Copy the lines from the one containing "glass and fixture" through the one containing "8 all-natural hand-applied", swapping "copper" for "bronze" and changing nothing else.
--- --- ---
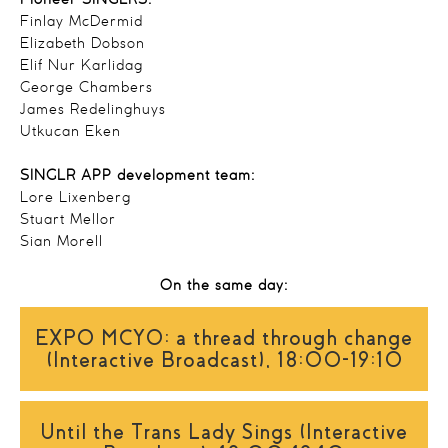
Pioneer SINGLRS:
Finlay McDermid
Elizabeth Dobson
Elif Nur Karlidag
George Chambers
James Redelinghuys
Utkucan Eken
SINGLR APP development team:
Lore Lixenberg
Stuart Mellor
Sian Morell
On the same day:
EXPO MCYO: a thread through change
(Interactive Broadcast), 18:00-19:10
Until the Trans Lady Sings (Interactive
--- --- ---
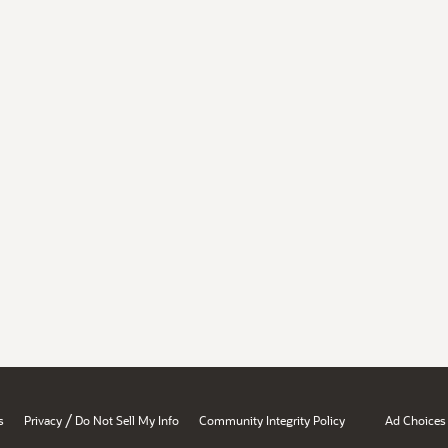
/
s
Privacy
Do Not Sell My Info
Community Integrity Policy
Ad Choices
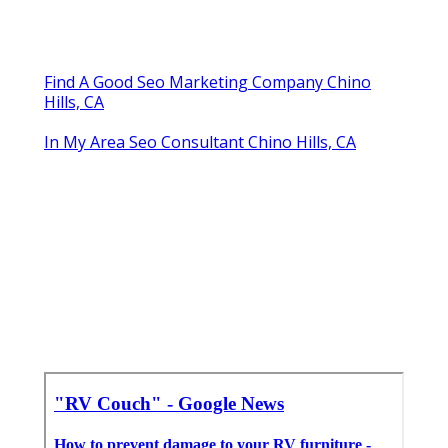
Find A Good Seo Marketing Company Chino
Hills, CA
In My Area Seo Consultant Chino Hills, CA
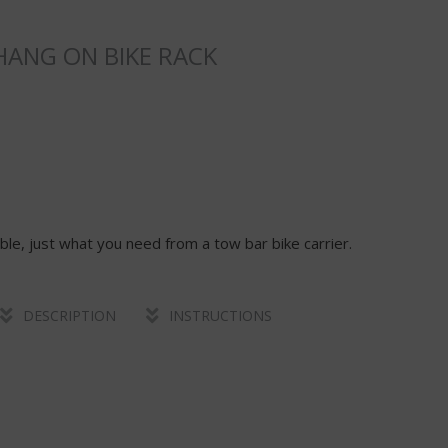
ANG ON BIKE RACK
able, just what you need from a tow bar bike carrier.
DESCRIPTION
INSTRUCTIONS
--- --- ---
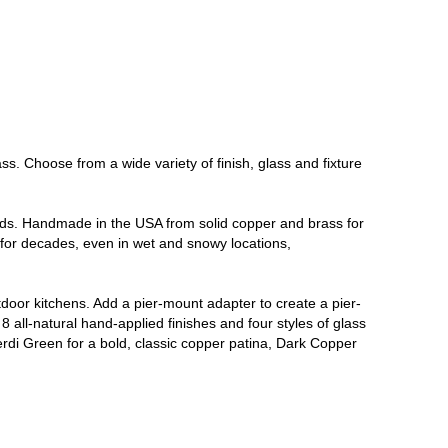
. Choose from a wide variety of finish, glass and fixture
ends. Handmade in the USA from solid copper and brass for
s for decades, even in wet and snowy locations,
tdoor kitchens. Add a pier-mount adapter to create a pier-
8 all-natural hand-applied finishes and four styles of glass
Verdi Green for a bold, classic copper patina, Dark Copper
--- --- ---
PROBLEM SOLUTION.
. Choose from a wide variety of finish, glass and fixture
ends. Handmade in the USA from solid bronze and brass for
s for decades, even in wet and snowy locations,
tdoor kitchens. Add a pier-mount adapter to create a pier-
8 all-natural hand-applied finishes and four styles of glass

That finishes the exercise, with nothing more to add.